Задание 1. Перечислите все поступки, с которыми в тексте для чтения сравнивается издание книги.
Задание 2.
Согласуются ли с текстом для чтения следующие утверждения? Ответьте «да» или «нет» и приведите решающие слова текста.
(a) Такие люди часто пишут стихи.
(b) Таким людям важно, чтобы их кто-нибудь слышал.
(c) Издание книги для таких людей требует объяснений.

Текст для чтения.
======

Есть люди, которые не умеют говорить ни с кем, кроме себя, поэтому любят молчать. Самодостаточные до шарообразности, они, похожие на спутники, летают вокруг земных реалий, если и соприкасаясь с чем-то, то точечно, не приземляясь ни на что, но одухотворяя все, лишая тяжести, фактуры, звука - всего привычного телам в земных условиях.
Часто такие люди пишут стихи. Часто мы этого не замечаем, потому что их внутренняя речь вливается в ноосферу, минуя наш слух. И еще потому, что им неважно, слышит ли их кто-нибудь: издание книги для них - такой же самодовлеющий поступок, как посадка дерева, постройка дома, воспитание сына... Объяснений и оправданий не требует.

======

Исходные данные.
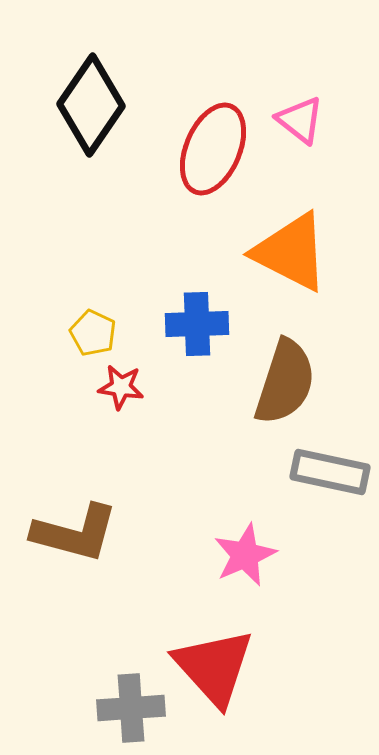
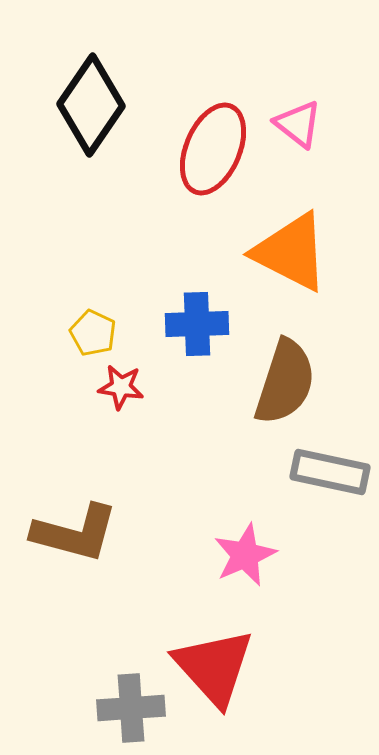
pink triangle: moved 2 px left, 4 px down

======

Полный ответ 1. Посадка дерева, постройка дома, воспитание сына.

Полный ответ 2.
(a) Да: «Часто такие люди пишут стихи».
(b) Нет: «им неважно, слышит ли их кто-нибудь».
(c) Нет: «Объяснений и оправданий не требует».